* _EXCERPTED RECORDS_
↓↓↓
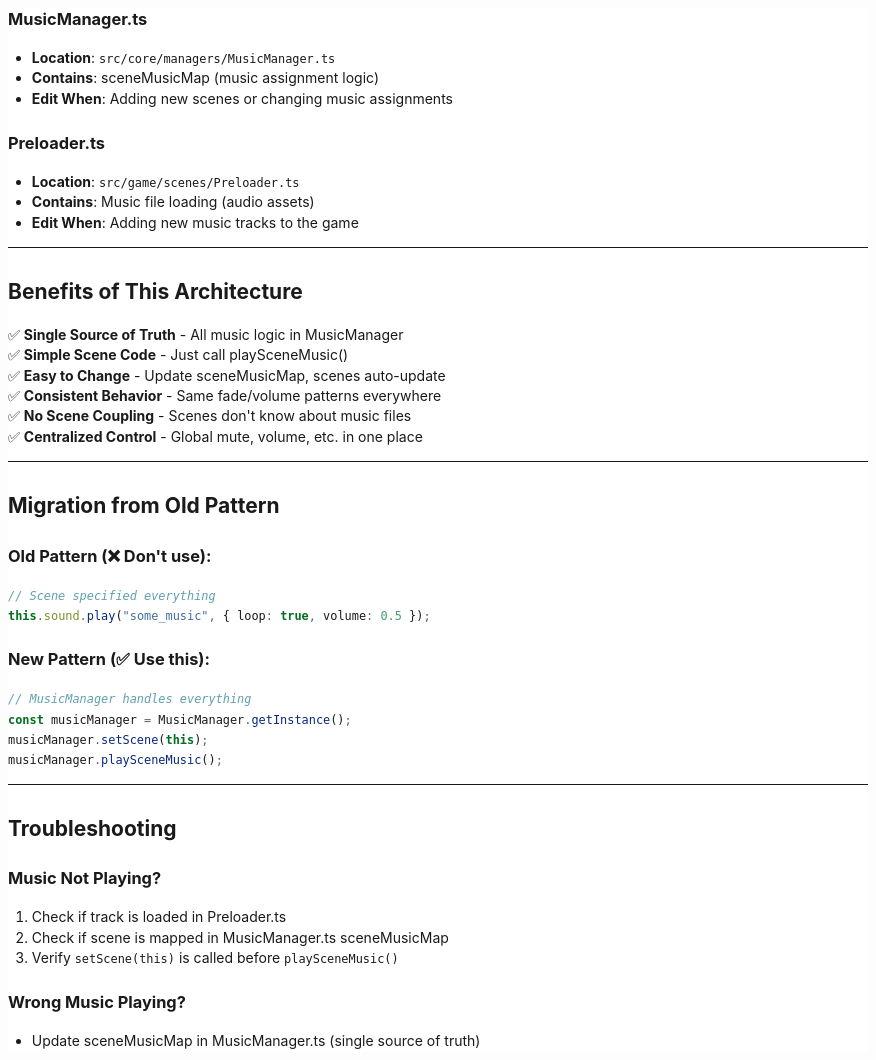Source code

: ### MusicManager.ts
- **Location**: `src/core/managers/MusicManager.ts`
- **Contains**: sceneMusicMap (music assignment logic)
- **Edit When**: Adding new scenes or changing music assignments

### Preloader.ts
- **Location**: `src/game/scenes/Preloader.ts`
- **Contains**: Music file loading (audio assets)
- **Edit When**: Adding new music tracks to the game

---

## Benefits of This Architecture

✅ **Single Source of Truth** - All music logic in MusicManager  
✅ **Simple Scene Code** - Just call playSceneMusic()  
✅ **Easy to Change** - Update sceneMusicMap, scenes auto-update  
✅ **Consistent Behavior** - Same fade/volume patterns everywhere  
✅ **No Scene Coupling** - Scenes don't know about music files  
✅ **Centralized Control** - Global mute, volume, etc. in one place

---

## Migration from Old Pattern

### Old Pattern (❌ Don't use):
```typescript
// Scene specified everything
this.sound.play("some_music", { loop: true, volume: 0.5 });
```

### New Pattern (✅ Use this):
```typescript
// MusicManager handles everything
const musicManager = MusicManager.getInstance();
musicManager.setScene(this);
musicManager.playSceneMusic();
```

---

## Troubleshooting

### Music Not Playing?
1. Check if track is loaded in Preloader.ts
2. Check if scene is mapped in MusicManager.ts sceneMusicMap
3. Verify `setScene(this)` is called before `playSceneMusic()`

### Wrong Music Playing?
- Update sceneMusicMap in MusicManager.ts (single source of truth)
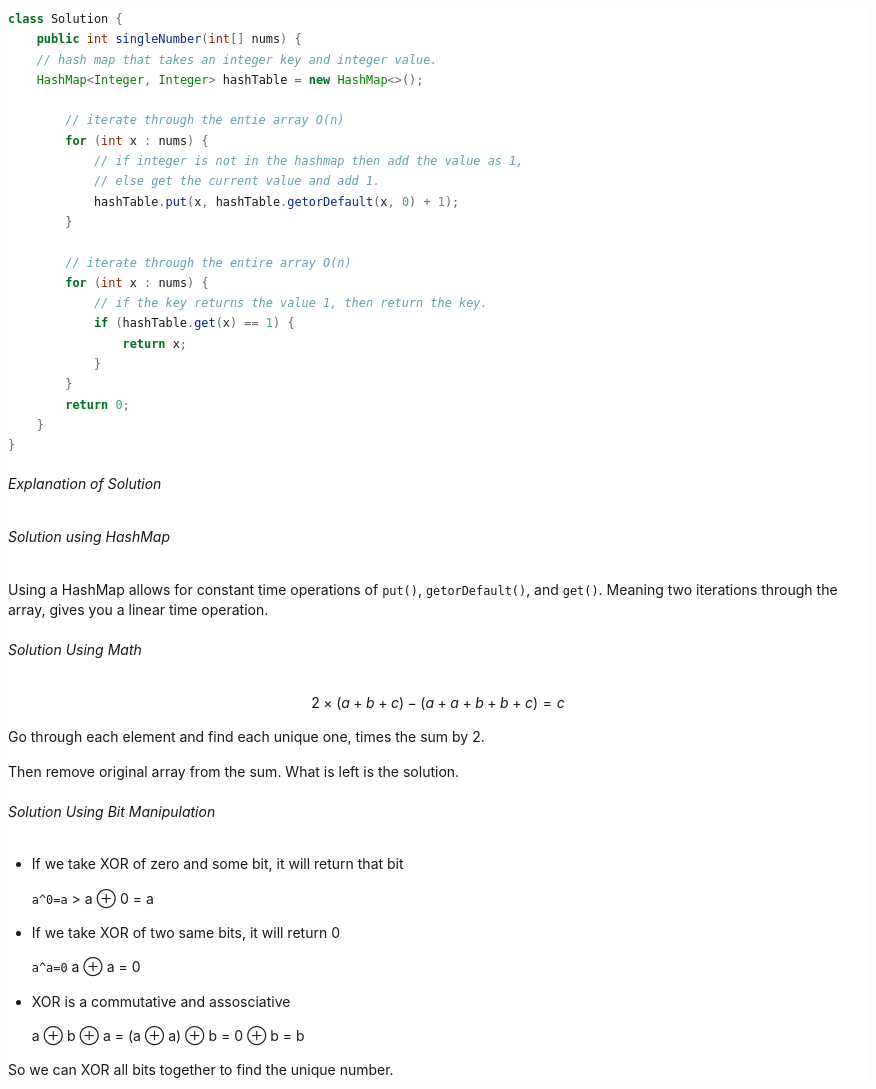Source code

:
 ```java
class Solution {
    public int singleNumber(int[] nums) {
    // hash map that takes an integer key and integer value.
    HashMap<Integer, Integer> hashTable = new HashMap<>();
        
      	// iterate through the entie array O(n)
        for (int x : nums) {
          	// if integer is not in the hashmap then add the value as 1,
          	// else get the current value and add 1.
            hashTable.put(x, hashTable.getorDefault(x, 0) + 1);
        }
      
      	// iterate through the entire array O(n)
        for (int x : nums) {
          	// if the key returns the value 1, then return the key.
            if (hashTable.get(x) == 1) {
                return x;
            }
        }
        return 0;
    }
}
```

###### Explanation of Solution 

###### Solution using HashMap

Using a HashMap allows for constant time operations of `put()`, `getorDefault()`, and `get()`. Meaning two iterations through the array, gives you a linear time operation.

###### Solution Using Math

$$
2\times (a+b+c) - (a+a+b+b+c)=c
$$

Go through each element and find each unique one, times the sum by 2.

Then remove original array from the sum. What is left is the solution.

###### Solution Using Bit Manipulation

- If we take XOR of zero and some bit, it will return that bit

  `a^0=a` > a ⊕ 0 = a

- If we take XOR of two same bits, it will return 0

  `a^a=0` a ⊕ a = 0

- XOR is a commutative and assosciative

  a ⊕ b ⊕ a = (a ⊕ a) ⊕ b = 0 ⊕ b = b

So we can XOR all bits together to find the unique number.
↑↑↑
* _ACTION ITEM_
Search the preceding listing for "Location", then copy every line that holds it.

* _SOLUTION_
- **Location**: `src/core/managers/MusicManager.ts`
- **Location**: `src/game/scenes/Preloader.ts`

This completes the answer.